Here I've deleted some very good points Adam makes. 

> 2) Is there any indication that Olivia ever intended to marry Macafee in the
> first place, any more than she did the other two suitors?  I get the
> impression that she's happy to keep her suitors on a string indefinitely.

I somehow got the impression that Olivia was leaning toward Macafee from
the adult Weer's conversation from Stewart Blaine, but upon rereading this
passage, I think I may have been reading too much into it.  

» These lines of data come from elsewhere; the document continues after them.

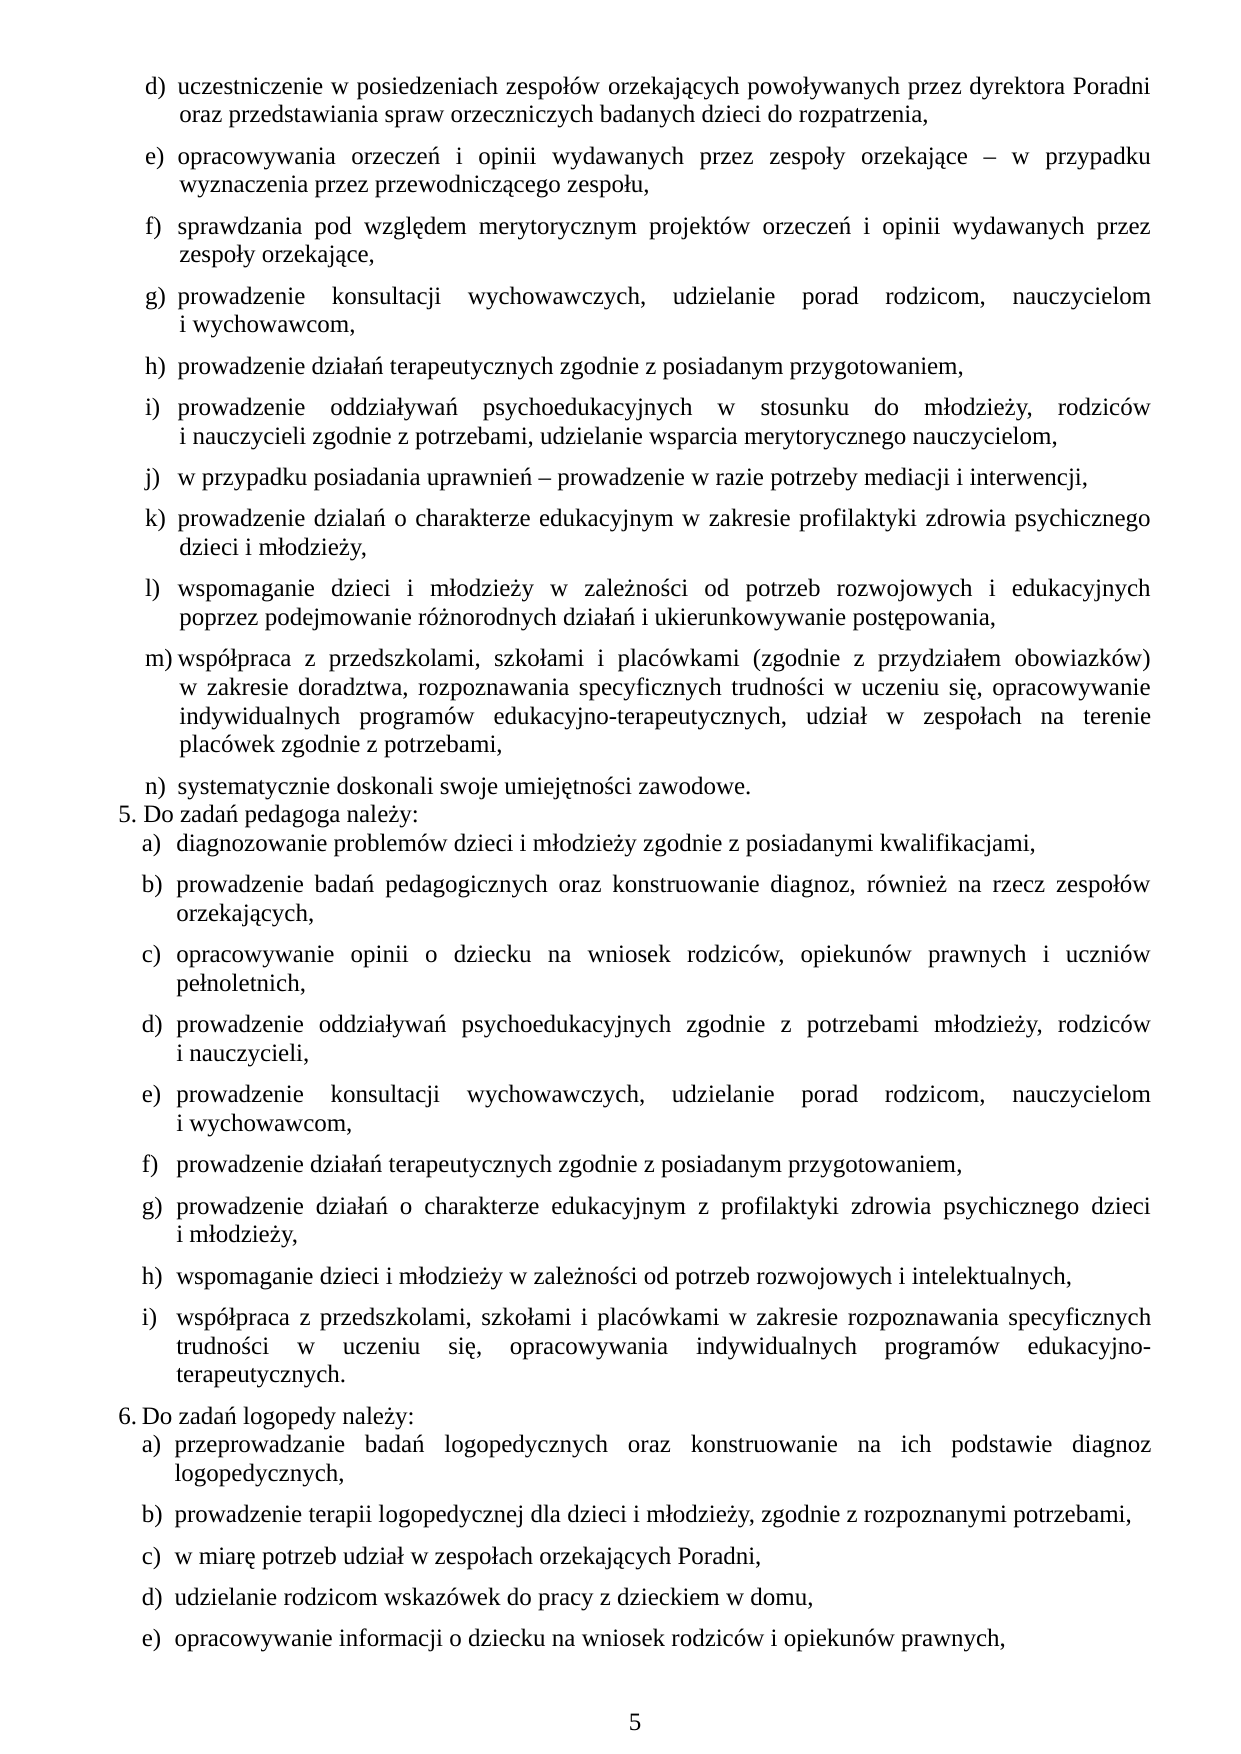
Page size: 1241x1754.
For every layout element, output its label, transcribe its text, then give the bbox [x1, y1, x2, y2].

list diagnozowanie problemów dzieci i młodzieży zgodnie z posiadanymi kwalifikacjami, [142, 828, 1152, 857]
list przeprowadzanie badań logopedycznych oraz konstruowanie na ich podstawie diagnoz logopedycznych, [142, 1429, 1152, 1487]
list współpraca z przedszkolami, szkołami i placówkami w zakresie rozpoznawania specyficznych trudności w uczeniu się, opracowywania indywidualnych programów edukacyjno-terapeutycznych. [142, 1302, 1152, 1388]
list prowadzenie działań terapeutycznych zgodnie z posiadanym przygotowaniem, [145, 351, 1152, 379]
list sprawdzania pod względem merytorycznym projektów orzeczeń i opinii wydawanych przez zespoły orzekające, [145, 211, 1152, 268]
list w miarę potrzeb udział w zespołach orzekających Poradni, [142, 1541, 1152, 1569]
list prowadzenie badań pedagogicznych oraz konstruowanie diagnoz, również na rzecz zespołów orzekających, [142, 869, 1152, 927]
list prowadzenie działań o charakterze edukacyjnym z profilaktyki zdrowia psychicznego dzieci i młodzieży, [142, 1191, 1152, 1248]
list prowadzenie konsultacji wychowawczych, udzielanie porad rodzicom, nauczycielom i wychowawcom, [145, 281, 1152, 338]
list wspomaganie dzieci i młodzieży w zależności od potrzeb rozwojowych i edukacyjnych poprzez podejmowanie różnorodnych działań i ukierunkowywanie postępowania, [145, 573, 1152, 631]
list wspomaganie dzieci i młodzieży w zależności od potrzeb rozwojowych i intelektualnych, [142, 1261, 1152, 1289]
list opracowywanie opinii o dziecku na wniosek rodziców, opiekunów prawnych i uczniów pełnoletnich, [142, 939, 1152, 997]
list współpraca z przedszkolami, szkołami i placówkami (zgodnie z przydziałem obowiazków) w zakresie doradztwa, rozpoznawania specyficznych trudności w uczeniu się, opracowywanie indywidualnych programów edukacyjno-terapeutycznych, udział w zespołach na terenie placówek zgodnie z potrzebami, [145, 643, 1152, 758]
list opracowywania orzeczeń i opinii wydawanych przez zespoły orzekające – w przypadku wyznaczenia przez przewodniczącego zespołu, [145, 141, 1152, 198]
list uczestniczenie w posiedzeniach zespołów orzekających powoływanych przez dyrektora Poradni oraz przedstawiania spraw orzeczniczych badanych dzieci do rozpatrzenia, [145, 71, 1152, 128]
list systematycznie doskonali swoje umiejętności zawodowe. [145, 771, 1152, 799]
list prowadzenie terapii logopedycznej dla dzieci i młodzieży, zgodnie z rozpoznanymi potrzebami, [142, 1499, 1152, 1528]
list prowadzenie oddziaływań psychoedukacyjnych w stosunku do młodzieży, rodziców i nauczycieli zgodnie z potrzebami, udzielanie wsparcia merytorycznego nauczycielom, [145, 392, 1152, 449]
list udzielanie rodzicom wskazówek do pracy z dzieckiem w domu, [142, 1582, 1152, 1611]
list opracowywanie informacji o dziecku na wniosek rodziców i opiekunów prawnych, [142, 1623, 1152, 1652]
list prowadzenie oddziaływań psychoedukacyjnych zgodnie z potrzebami młodzieży, rodziców i nauczycieli, [142, 1009, 1152, 1067]
list prowadzenie działań terapeutycznych zgodnie z posiadanym przygotowaniem, [142, 1149, 1152, 1178]
list prowadzenie konsultacji wychowawczych, udzielanie porad rodzicom, nauczycielom i wychowawcom, [142, 1079, 1152, 1137]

> Perhaps she won't marry Macafee because she feels that married to such a
> substantial, almost patriarchal, citizen, she would be too dependent.  This
> would accord even better with the princess's reason for not marrying the
> merchant in the embedded tale.

I was interpreting the princess's reason as saying Olivia thought Macafee 
cared too much about money and material goods, like the egg, and too
little about Olivia.  This is indeed quite hypocritical on Olivia's part, but 
think not out of character.

Finally, I'd like to comment that even if Olivia did realize at the time that 
Macafee could have made his check out to cash, and avoided Em Lorn's
restrictions, I don't see how she could have mentioned this to Macafee.
She's been trapped by her own machinations.